### Selected passage

I’m enjoying the fact that Day 2 is September 2nd…and also painfully aware that when I miss a day, we’ll all know it. But hey. This little practice is more for my benefit than yours, so perhaps I’ll be the only one to care. (Assuming you can live through the agony of missing a post from me…I know, I know.)
Today was a mixed bag of a day. It was our second Sunday and it sure felt like it. (Explanation: when I was an academic, someone once explained to me that the summer months could be best understood if labelled as weekdays: June is the Friday night of summer; July is Saturday; August is one long Sunday. Sunday always involves a little relaxation and introspection, but it’s mostly filled with housework, homework and dread.) We had this beautiful gift of a four-day weekend, and I was all giddy with a sense of possibility before I realized a) it would rain the whole time; b) we had no plans and it was Labor Day weekend; c) we don’t really have disposable income at this time; and d) we have tons of stuff to do around the house. So we decided to make it a staycation of sorts, with predictable results. We loved having two Saturdays (I lobbied briefly to call it three Saturdays and one Sunday, but let’s be real) and used them well, with a picnic by the river and lots of fun garden time. There was picking of homegrown veg (based on Alice Waters’ Simple Food refrigerator pickle recipe), singing, dancing, and a whole lot of important house and yard work. But today the rain was INTENSE, and we loafed about all morning and then spent the afternoon with friends we haven’t seen in ten years. Which was satisfying in itself. And now…and now…
Here I am, trying to imagine what this project of wading in means. Partly, it seems to mean paying attention to things so that I can develop a habit of living in the moment and recollecting it with some reasonable calibration to reality. That’s not a strength of mine. I notice the dramas: the joys and failures. I tend to discount the mundane. But in life with kids, the mundane is kind of the point. It’s the source of the joy.

### Recorded information
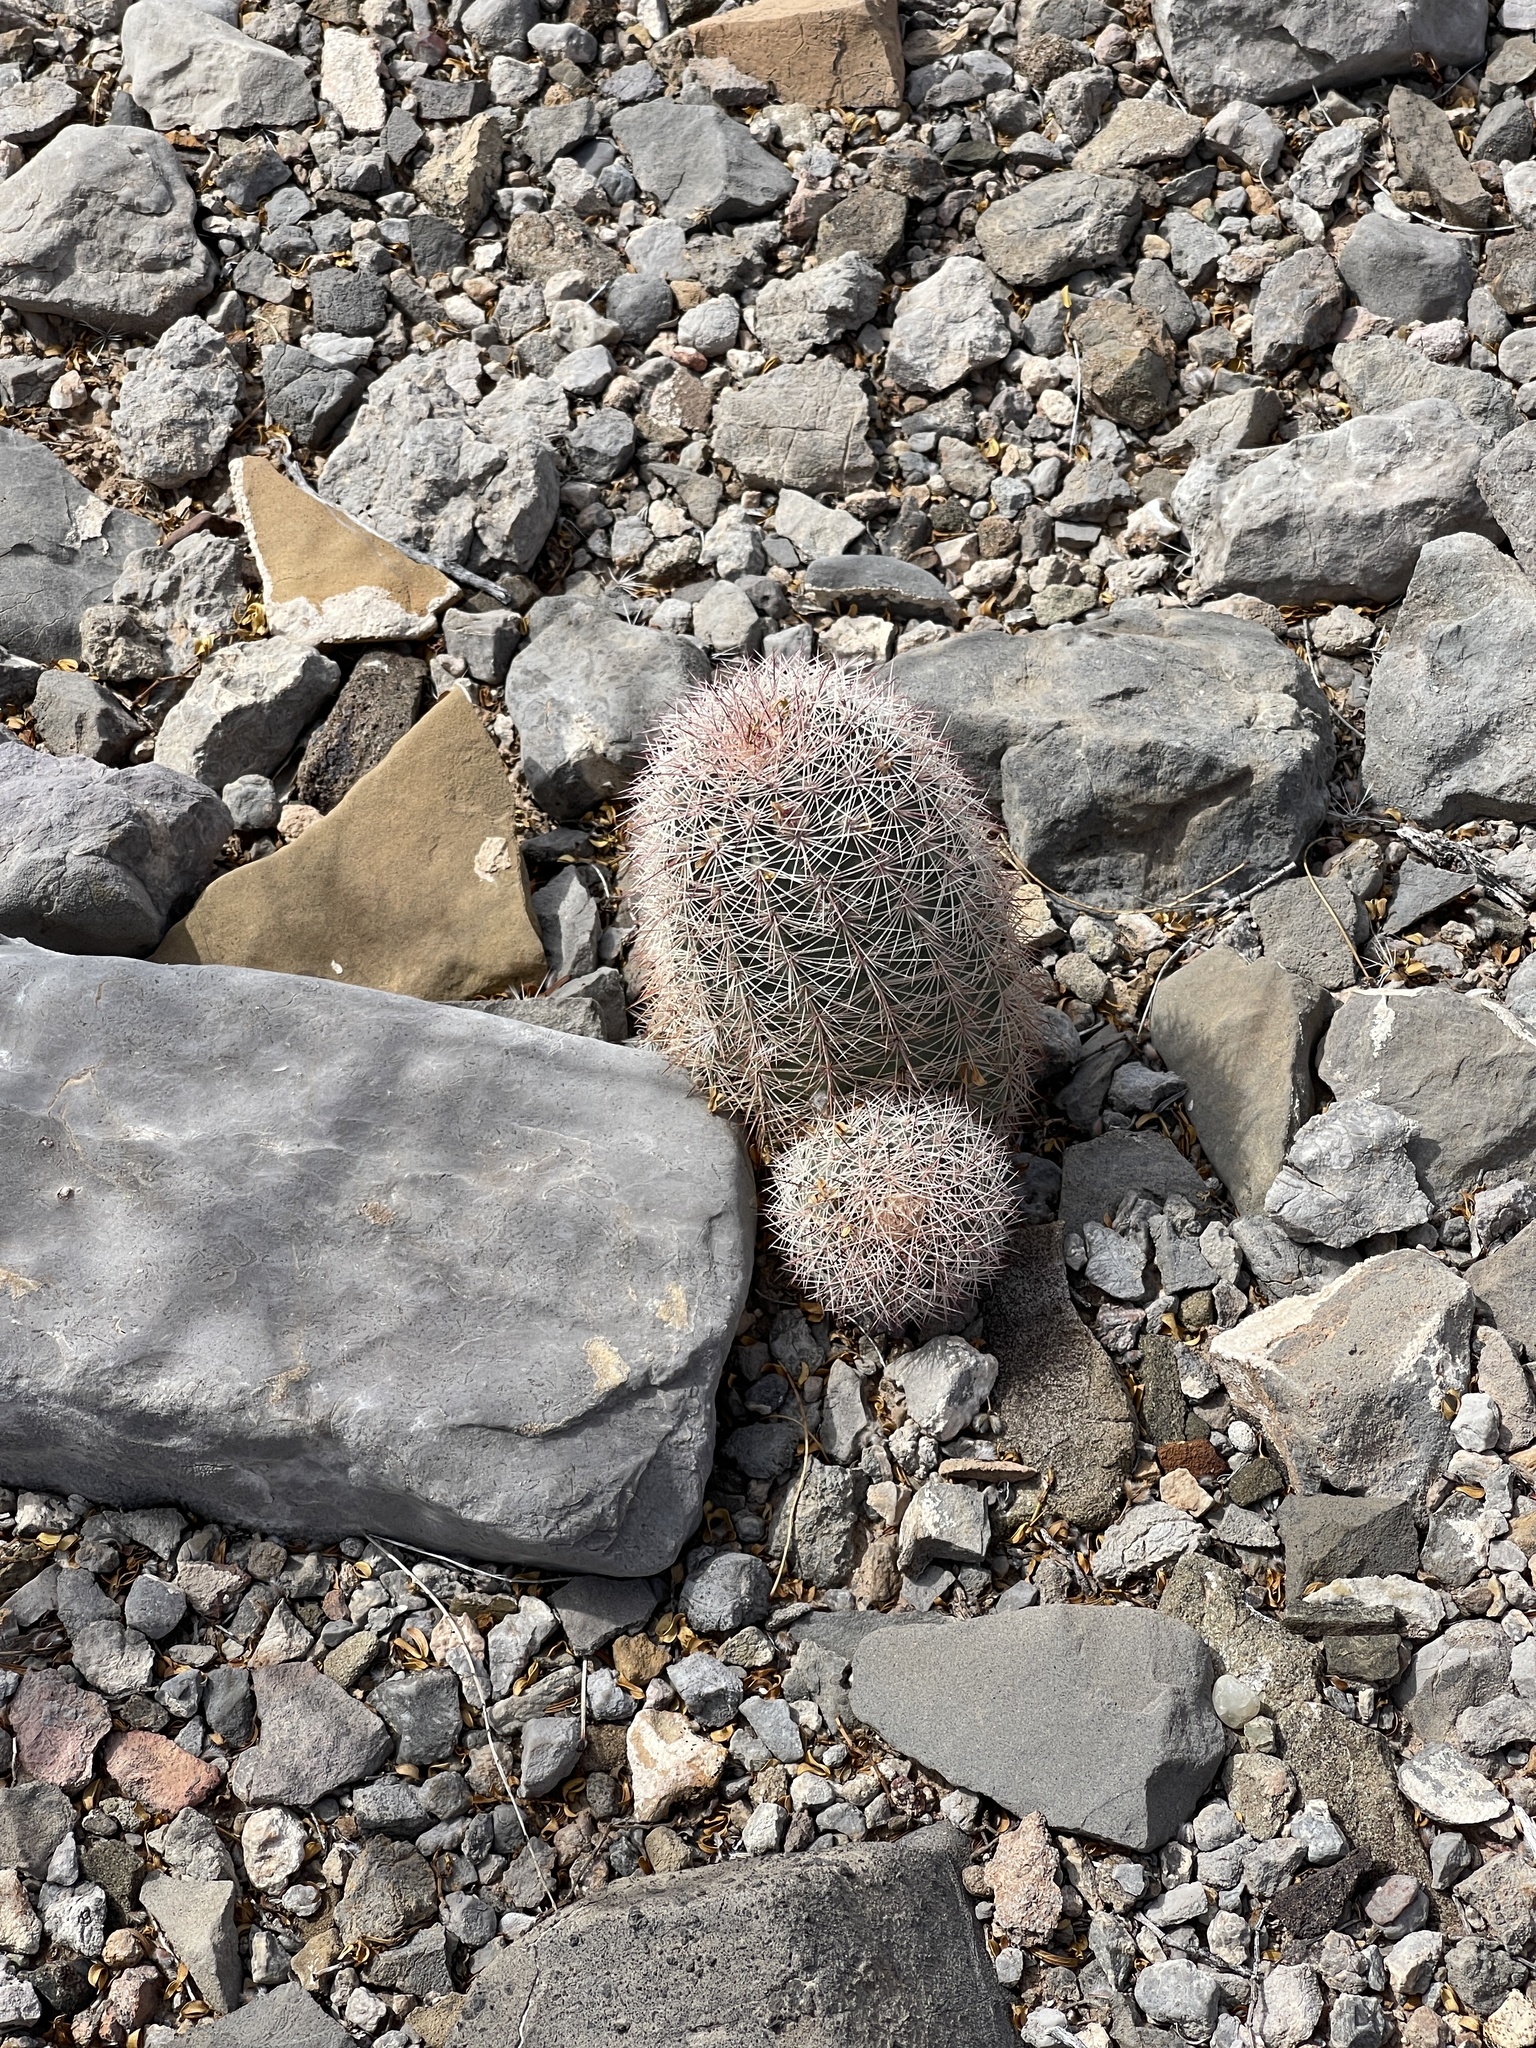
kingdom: Plantae
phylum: Tracheophyta
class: Magnoliopsida
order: Caryophyllales
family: Cactaceae
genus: Echinocereus
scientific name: Echinocereus dasyacanthus
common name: Spiny hedgehog cactus
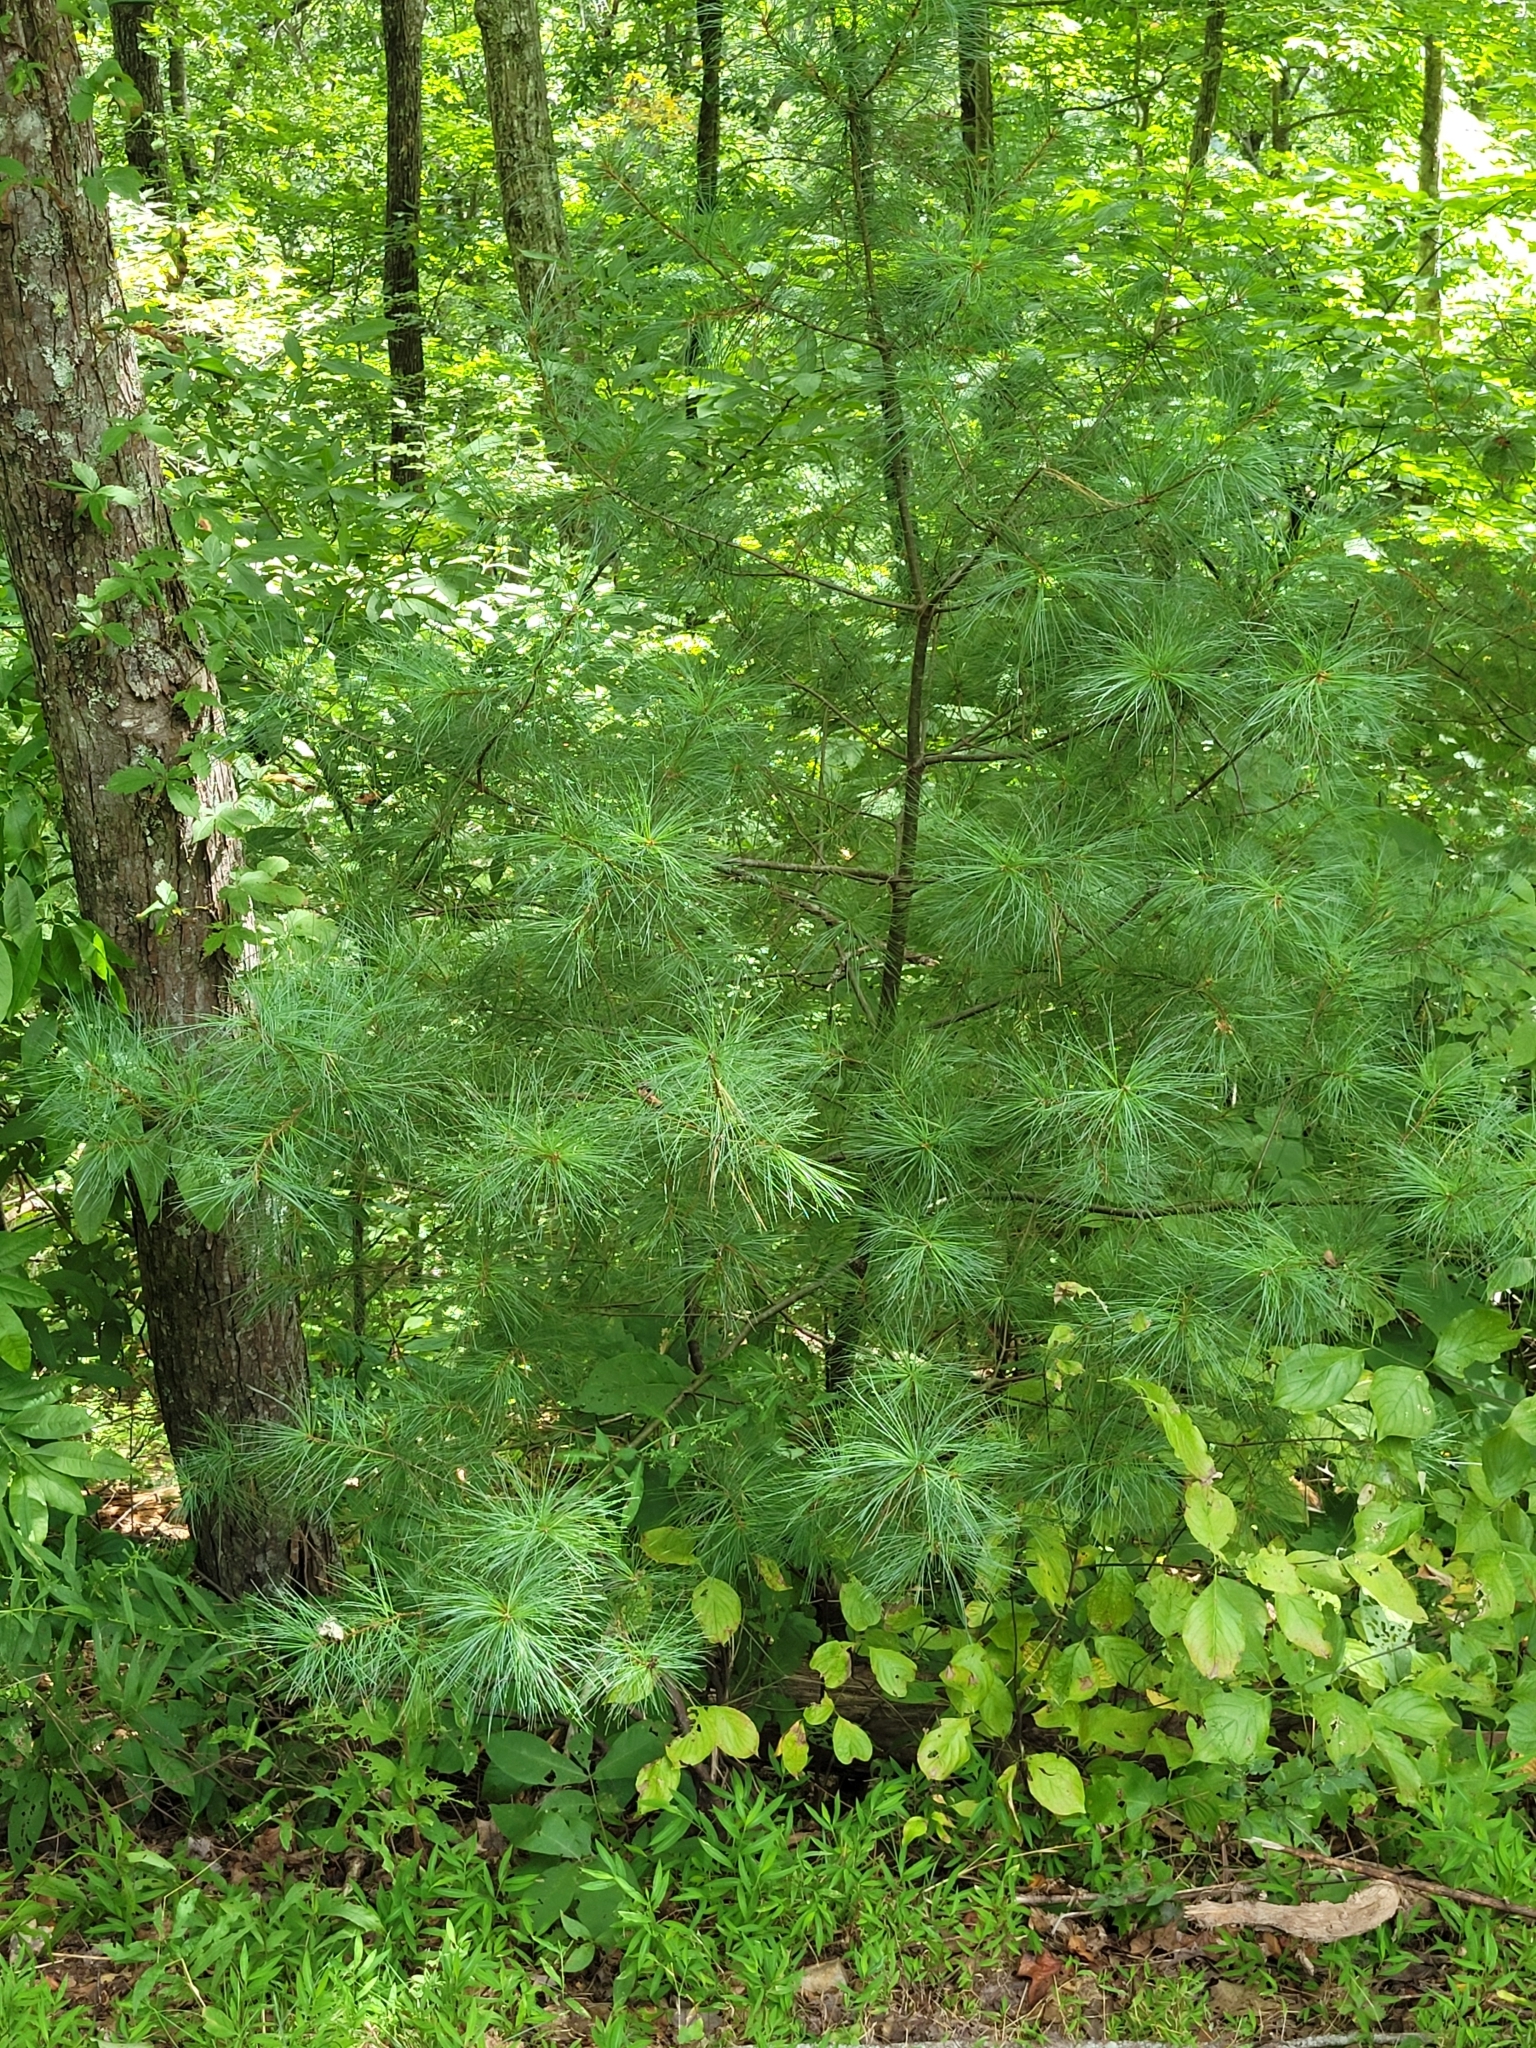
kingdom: Plantae
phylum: Tracheophyta
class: Pinopsida
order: Pinales
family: Pinaceae
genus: Pinus
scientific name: Pinus strobus
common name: Weymouth pine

### Your tasks
A: Could you quote the Labor Day weekend post word for word between "I’m enjoying the" and "know, I know.)", inclusive?
B: How might the Labor Day weekend post continue from its last sentence?
You won't need the rows for this.

### Outputs for the tasks
A:
I’m enjoying the fact that Day 2 is September 2nd…and also painfully aware that when I miss a day, we’ll all know it. But hey. This little practice is more for my benefit than yours, so perhaps I’ll be the only one to care. (Assuming you can live through the agony of missing a post from me…I know, I know.)

B:
All this is reminding me of this brilliant new series I’m creating (and scholarship I’m writing) for the Maine Humanities Council on the agrarian novel. It’s not much of a category in the US, you see, though it should be. It’s farm literature that illustrates a love of the land, a reverence for the ordinary, an appreciation of people and nature and the routine, miraculous systems of nature. It tends to be skeptical of gimmicks and passers-by, preferring deep roots and time-tested solutions. It pays attention, sitting quietly for a while to make room for the wise, the funny, or the beautiful. Just in case they show up. That’s the kind of approach I’m trying to take to my life these days…and it’s nice to be living it even as I let my ever-scrambling intellect go play with the abstractions. Gene Logsdon says “firsthand experience” is the difference between the agrarian writer and the writer; I’d argue, today, that firsthand experience is the difference between happy living and muddling through. Not just HAVING the experience, but showing up for it. Being present with it, sharing it with others, and remembering it as best you can. These are my work, today.